Criteria 19 seeks to avoid items, and underlying constructs, in which there may be disagreement about whether a better response option always represents a better quality of life. This may be discussed in qualitative work. For example, people may disagree as to whether more self-confidence, control or independence is always a good thing. Quantitative assessment using IRT or Rasch analysis can also be used to assess whether response options are ordered as expected.
Criteria 20–22 relate specifically to considerations of the valuation task. All items included within a classification for valuation should be domains of life that are important, with supporting evidence from qualitative interviews or previous valuation studies. Those doing the valuation should be willing to trade-off improvements in the domain against other domains (Criteria 20). This criteria may be hard to establish in advance of conducting valuation exercises, reinforcing the need for an iterative approach to the design of the measure.

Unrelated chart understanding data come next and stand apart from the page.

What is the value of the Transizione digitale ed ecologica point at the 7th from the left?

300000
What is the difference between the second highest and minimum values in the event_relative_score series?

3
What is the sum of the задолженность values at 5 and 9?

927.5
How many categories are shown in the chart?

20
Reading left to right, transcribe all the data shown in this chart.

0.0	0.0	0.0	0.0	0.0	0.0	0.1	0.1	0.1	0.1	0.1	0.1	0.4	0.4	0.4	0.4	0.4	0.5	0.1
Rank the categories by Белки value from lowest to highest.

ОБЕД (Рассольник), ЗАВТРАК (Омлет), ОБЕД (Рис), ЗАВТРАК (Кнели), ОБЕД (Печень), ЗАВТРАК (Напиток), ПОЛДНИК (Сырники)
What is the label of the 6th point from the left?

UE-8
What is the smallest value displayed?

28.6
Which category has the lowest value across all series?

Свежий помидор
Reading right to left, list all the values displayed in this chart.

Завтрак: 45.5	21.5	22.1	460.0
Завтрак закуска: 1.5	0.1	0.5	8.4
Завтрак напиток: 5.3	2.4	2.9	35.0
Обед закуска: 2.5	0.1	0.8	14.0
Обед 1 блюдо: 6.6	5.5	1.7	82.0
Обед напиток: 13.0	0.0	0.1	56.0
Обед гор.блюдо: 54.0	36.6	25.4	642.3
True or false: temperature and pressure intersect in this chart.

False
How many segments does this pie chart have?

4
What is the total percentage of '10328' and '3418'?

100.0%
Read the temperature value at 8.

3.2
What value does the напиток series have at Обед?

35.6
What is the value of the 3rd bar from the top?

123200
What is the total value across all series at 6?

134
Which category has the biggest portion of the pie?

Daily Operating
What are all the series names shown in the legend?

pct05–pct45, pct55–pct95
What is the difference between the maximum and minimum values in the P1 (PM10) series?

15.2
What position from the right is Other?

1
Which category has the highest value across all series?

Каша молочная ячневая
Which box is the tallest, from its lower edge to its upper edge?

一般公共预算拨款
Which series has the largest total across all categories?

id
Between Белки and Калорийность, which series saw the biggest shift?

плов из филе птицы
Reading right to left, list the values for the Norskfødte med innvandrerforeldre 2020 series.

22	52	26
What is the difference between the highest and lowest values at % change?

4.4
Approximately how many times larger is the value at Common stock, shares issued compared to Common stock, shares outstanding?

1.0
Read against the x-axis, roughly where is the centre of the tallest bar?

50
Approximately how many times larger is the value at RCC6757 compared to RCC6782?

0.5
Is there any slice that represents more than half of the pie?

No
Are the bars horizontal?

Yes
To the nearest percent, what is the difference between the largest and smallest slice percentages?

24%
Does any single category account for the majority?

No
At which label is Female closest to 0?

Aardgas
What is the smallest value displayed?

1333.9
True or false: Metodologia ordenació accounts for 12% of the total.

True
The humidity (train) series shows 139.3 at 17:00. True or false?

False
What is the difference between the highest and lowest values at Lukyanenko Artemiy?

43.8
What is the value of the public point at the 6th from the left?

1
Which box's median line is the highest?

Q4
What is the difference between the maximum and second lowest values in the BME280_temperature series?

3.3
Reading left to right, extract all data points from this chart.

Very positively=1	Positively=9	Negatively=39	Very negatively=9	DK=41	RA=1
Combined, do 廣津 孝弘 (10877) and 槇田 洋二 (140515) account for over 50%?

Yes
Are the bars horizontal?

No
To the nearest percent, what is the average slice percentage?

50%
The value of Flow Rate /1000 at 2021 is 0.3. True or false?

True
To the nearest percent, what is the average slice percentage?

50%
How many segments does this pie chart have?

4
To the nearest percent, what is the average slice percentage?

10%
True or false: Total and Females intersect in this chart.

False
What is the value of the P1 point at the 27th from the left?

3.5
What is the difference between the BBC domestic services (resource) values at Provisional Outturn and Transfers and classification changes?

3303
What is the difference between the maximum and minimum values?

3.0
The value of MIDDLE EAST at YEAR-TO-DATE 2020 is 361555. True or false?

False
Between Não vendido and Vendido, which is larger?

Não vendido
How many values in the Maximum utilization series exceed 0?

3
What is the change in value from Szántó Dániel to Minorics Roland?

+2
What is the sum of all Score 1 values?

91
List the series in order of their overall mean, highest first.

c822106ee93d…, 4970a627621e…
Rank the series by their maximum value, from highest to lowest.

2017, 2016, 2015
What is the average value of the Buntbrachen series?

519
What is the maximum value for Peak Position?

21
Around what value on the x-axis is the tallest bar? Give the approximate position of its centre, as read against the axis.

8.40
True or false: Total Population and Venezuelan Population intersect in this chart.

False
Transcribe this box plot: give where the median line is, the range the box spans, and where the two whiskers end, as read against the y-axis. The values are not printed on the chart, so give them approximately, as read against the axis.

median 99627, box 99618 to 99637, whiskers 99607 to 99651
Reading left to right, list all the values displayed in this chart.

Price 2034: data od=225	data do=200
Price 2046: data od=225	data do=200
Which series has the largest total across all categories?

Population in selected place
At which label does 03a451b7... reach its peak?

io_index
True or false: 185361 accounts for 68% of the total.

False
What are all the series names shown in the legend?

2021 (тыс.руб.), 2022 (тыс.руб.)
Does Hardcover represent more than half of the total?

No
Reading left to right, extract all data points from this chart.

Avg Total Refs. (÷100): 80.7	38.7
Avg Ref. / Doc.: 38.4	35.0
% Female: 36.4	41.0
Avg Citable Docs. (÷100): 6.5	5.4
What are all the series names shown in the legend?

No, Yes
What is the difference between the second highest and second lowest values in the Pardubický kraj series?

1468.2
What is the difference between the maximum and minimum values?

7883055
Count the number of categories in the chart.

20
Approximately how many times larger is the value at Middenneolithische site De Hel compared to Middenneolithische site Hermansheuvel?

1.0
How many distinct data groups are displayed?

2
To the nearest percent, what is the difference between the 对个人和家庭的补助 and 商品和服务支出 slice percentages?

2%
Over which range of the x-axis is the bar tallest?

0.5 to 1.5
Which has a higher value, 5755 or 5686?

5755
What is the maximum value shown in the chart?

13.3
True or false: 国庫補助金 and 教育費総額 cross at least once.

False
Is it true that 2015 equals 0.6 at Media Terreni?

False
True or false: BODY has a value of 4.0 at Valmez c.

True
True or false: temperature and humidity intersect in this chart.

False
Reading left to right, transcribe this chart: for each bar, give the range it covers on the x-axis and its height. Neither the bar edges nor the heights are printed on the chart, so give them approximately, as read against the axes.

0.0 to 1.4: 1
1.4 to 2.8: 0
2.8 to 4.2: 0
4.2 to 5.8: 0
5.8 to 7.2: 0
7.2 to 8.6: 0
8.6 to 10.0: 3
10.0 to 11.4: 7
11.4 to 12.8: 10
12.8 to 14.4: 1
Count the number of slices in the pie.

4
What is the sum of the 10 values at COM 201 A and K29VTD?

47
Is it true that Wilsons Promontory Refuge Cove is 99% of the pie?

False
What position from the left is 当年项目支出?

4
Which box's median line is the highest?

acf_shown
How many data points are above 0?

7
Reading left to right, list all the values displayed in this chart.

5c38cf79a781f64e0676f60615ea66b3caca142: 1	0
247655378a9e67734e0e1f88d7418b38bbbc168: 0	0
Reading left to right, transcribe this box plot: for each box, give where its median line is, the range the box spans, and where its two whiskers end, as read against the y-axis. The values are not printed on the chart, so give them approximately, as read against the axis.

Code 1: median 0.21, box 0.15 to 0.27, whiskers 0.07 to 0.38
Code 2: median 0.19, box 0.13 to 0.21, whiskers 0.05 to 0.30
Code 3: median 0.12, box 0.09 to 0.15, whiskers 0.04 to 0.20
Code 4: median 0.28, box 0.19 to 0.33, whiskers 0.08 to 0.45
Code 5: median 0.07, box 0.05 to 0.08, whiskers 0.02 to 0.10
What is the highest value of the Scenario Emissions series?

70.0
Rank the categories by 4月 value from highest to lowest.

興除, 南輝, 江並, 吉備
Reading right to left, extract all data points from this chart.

Trade-offs which involve more than one person may be problematic, such as the concern for others wellbeing. For example, the AQol-8D item “How much of a burden do you feel you are to other people?” [
16]. If improvement in that item is traded against deterioration in another item, it will not be clear whether the individual is valuing the feeling or experience of perceiving one is being a burden, or whether they are valuing the actual burden or impact upon others.
Within a valuation tasks, it should be clear what is being valued. Items which attribute a decrement or problem to a particular circumstance will be problematic in this regard (Criteria 21). For example, an item such as “because of X I am unable to do Y” “because of my pain I am unable to see my friends”, is difficult to value due to uncertainty as to whether X (pain) or Y (seeing friends) is being valued. It is also problematic because respondents may not be able to accurately attribute the cause.
Criteria 22 relates to the direction of the framing of an item and its response options. Whether items should be positively or negatively framed has been extensively debated [
17]. Positively framed items can have advantages in terms of willingness of completion, and how completing the questionnaire may impact on mood. However, this is not universal as some groups with very poor mental health or life circumstances may prefer to complete negatively framed items.
A case has been made for including both, in part to ensure those responding as ‘flat liners’ down one end of the scale would have less impact upon the average results as the positive and negative scoring would cancel each other out. However, this has been found to have a negative impact upon validity [
17‐
19]. When items are designed for preference-elicitation tasks, it would be better for the use of response options to be in a consistent direction. Switching the meaning of terms would be confusing for respondents (e.g. where ‘none of the time’ is good (pain – a negative item) and bad (energy – a positive item)) which may have an impact on quality adjustment values.